CONSIGNE: Recopiez intégralement le texte sur le makossa, sans rien y changer.

TEXTE FOURNI:
Fil d'Ariane
Désormais, Jacky Kingue se fait appeler The voice, et son ambition est claire : devenir l’un des plus grands chanteurs camerounais de makossa au monde. Au Cameroun, le makossa est à la fois une danse urbaine et l’un des quatre principaux rythmes musicaux, avec le bikutsi, le mangambeu et l’assiko. Défini très souvent comme une synthèse fondée sur des rythmes tels que le high-life, le merengue, le disco, le funk ou encore la rumba congolaise, le makossa s’appuie en principe sur les musiques traditionnelles sawa – populations de la côte littorale camerounaise, dont font partie les Douala.
Popularisé par des musiciens de renommée mondiale tels que feu Manu Dibango, le makossa domine la scène musicale camerounaise et africaine entre le début des années 70 et la fin des années 80. Un âge d'or que symbolise notamment le titre Soul makossa, composé par Manu Dibango à l'occasion de l'édition 1972 de la Coupe d'Afrique des nations de football, et dont le succès aux Etats-Unis sera considérable. Un succès qui devient planétaire une décennie plus tard lorsque Michael Jackson reprend, sans l'autorisation de l'auteur, le refrain de Soul makossa dans la chanson Wanna Be Startin’ Somethin’ de l'album Thriller.

DONNÉES FOURNIES:

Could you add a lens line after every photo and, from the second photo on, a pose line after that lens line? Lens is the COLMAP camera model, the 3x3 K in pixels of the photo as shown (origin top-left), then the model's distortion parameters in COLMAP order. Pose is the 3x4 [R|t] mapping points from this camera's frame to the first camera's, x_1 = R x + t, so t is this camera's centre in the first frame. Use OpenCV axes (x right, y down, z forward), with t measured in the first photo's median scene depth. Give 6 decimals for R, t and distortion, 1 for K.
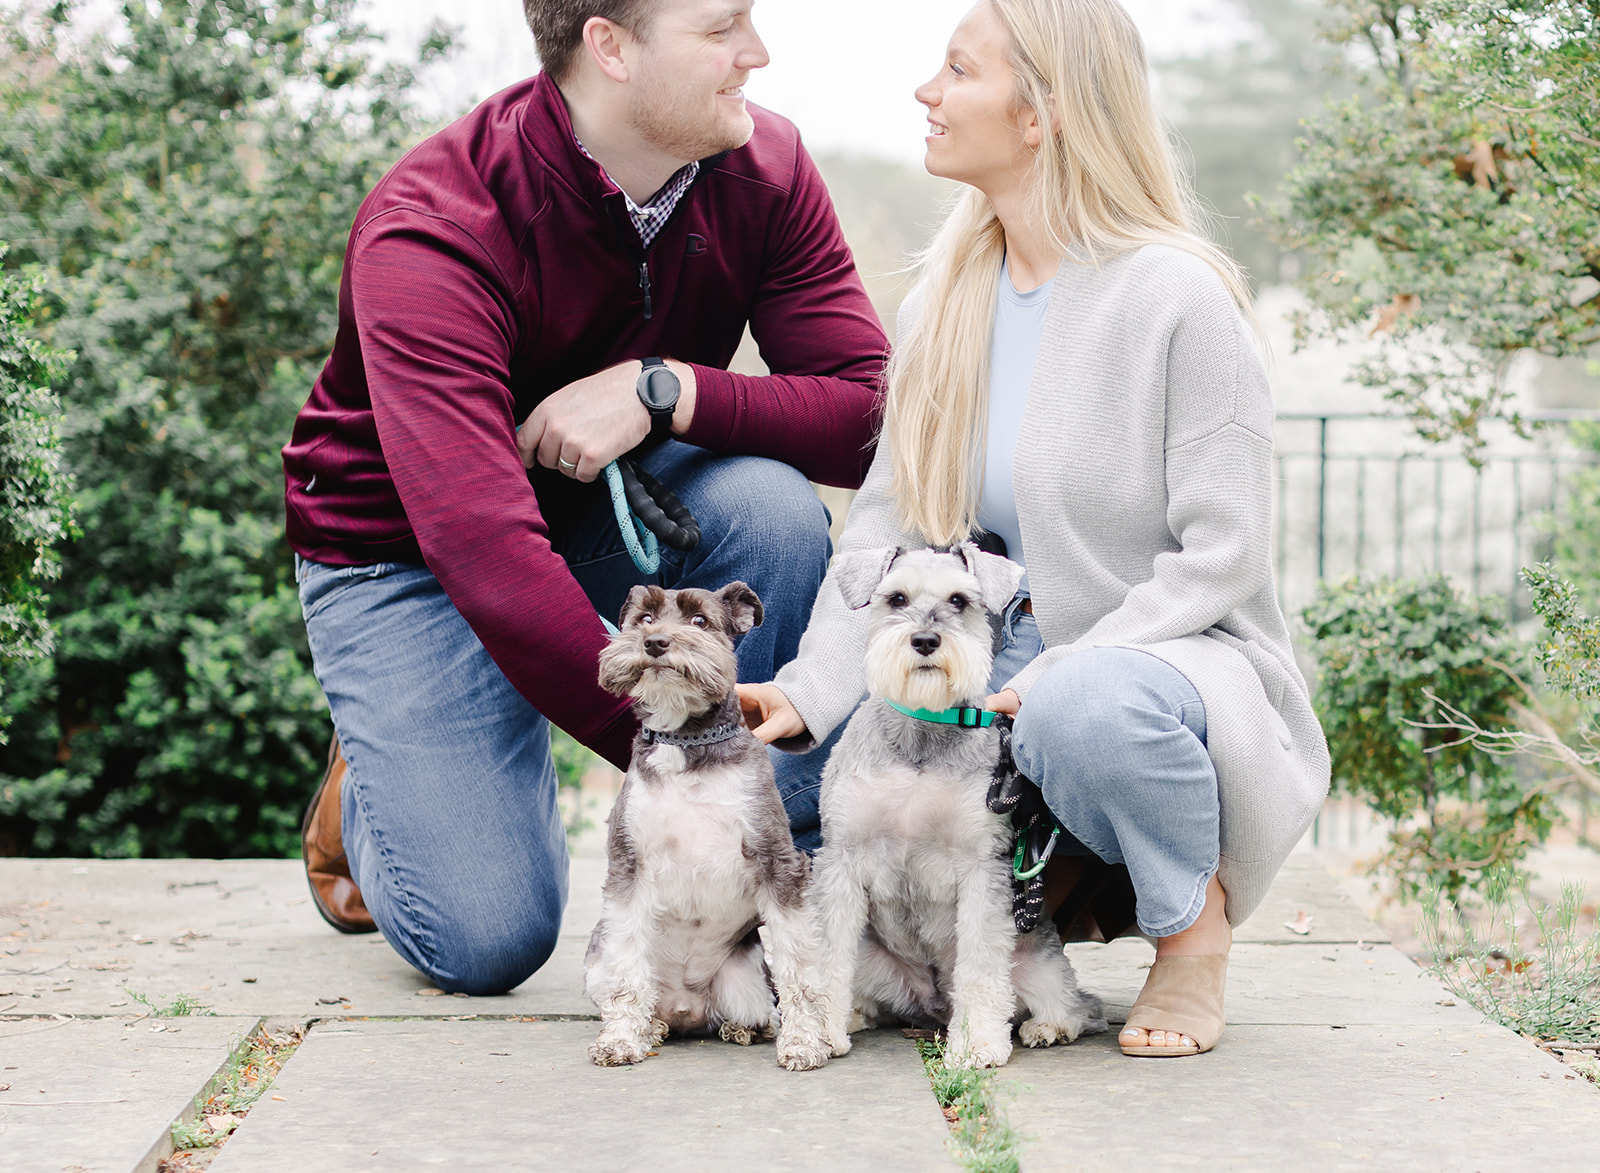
lens RADIAL K [[3064.2, 0, 1084.2], [0, 3064.2, 672.1], [0, 0, 1]] dist [0.075742, -0.197489]
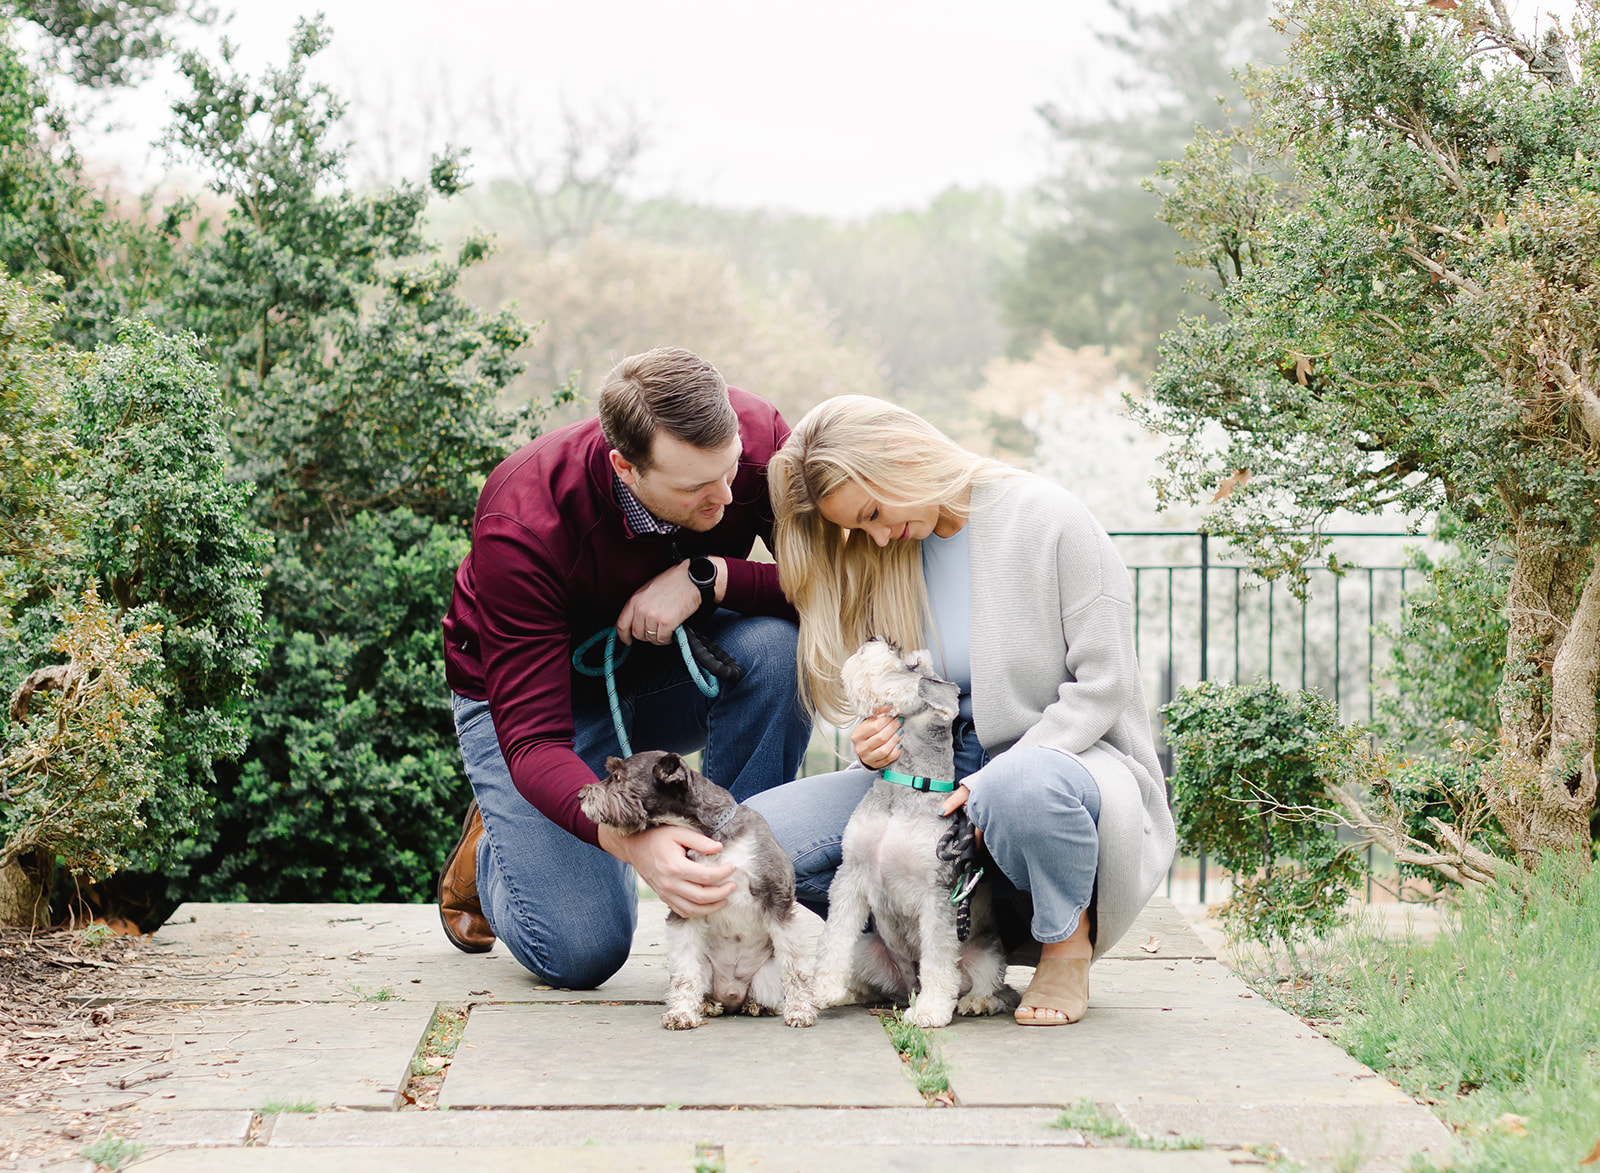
lens RADIAL K [[3339.7, 0, 1006.1], [0, 3339.7, 493.1], [0, 0, 1]] dist [0.022387, -0.007618]
pose [[0.999990, -0.003784, -0.002245, 0.007471], [0.003612, 0.997377, -0.072298, -0.009821], [0.002513, 0.072289, 0.997381, -0.408235]]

RÉPONSE:
Fil d'Ariane
Désormais, Jacky Kingue se fait appeler The voice, et son ambition est claire : devenir l’un des plus grands chanteurs camerounais de makossa au monde. Au Cameroun, le makossa est à la fois une danse urbaine et l’un des quatre principaux rythmes musicaux, avec le bikutsi, le mangambeu et l’assiko. Défini très souvent comme une synthèse fondée sur des rythmes tels que le high-life, le merengue, le disco, le funk ou encore la rumba congolaise, le makossa s’appuie en principe sur les musiques traditionnelles sawa – populations de la côte littorale camerounaise, dont font partie les Douala.
Popularisé par des musiciens de renommée mondiale tels que feu Manu Dibango, le makossa domine la scène musicale camerounaise et africaine entre le début des années 70 et la fin des années 80. Un âge d'or que symbolise notamment le titre Soul makossa, composé par Manu Dibango à l'occasion de l'édition 1972 de la Coupe d'Afrique des nations de football, et dont le succès aux Etats-Unis sera considérable. Un succès qui devient planétaire une décennie plus tard lorsque Michael Jackson reprend, sans l'autorisation de l'auteur, le refrain de Soul makossa dans la chanson Wanna Be Startin’ Somethin’ de l'album Thriller.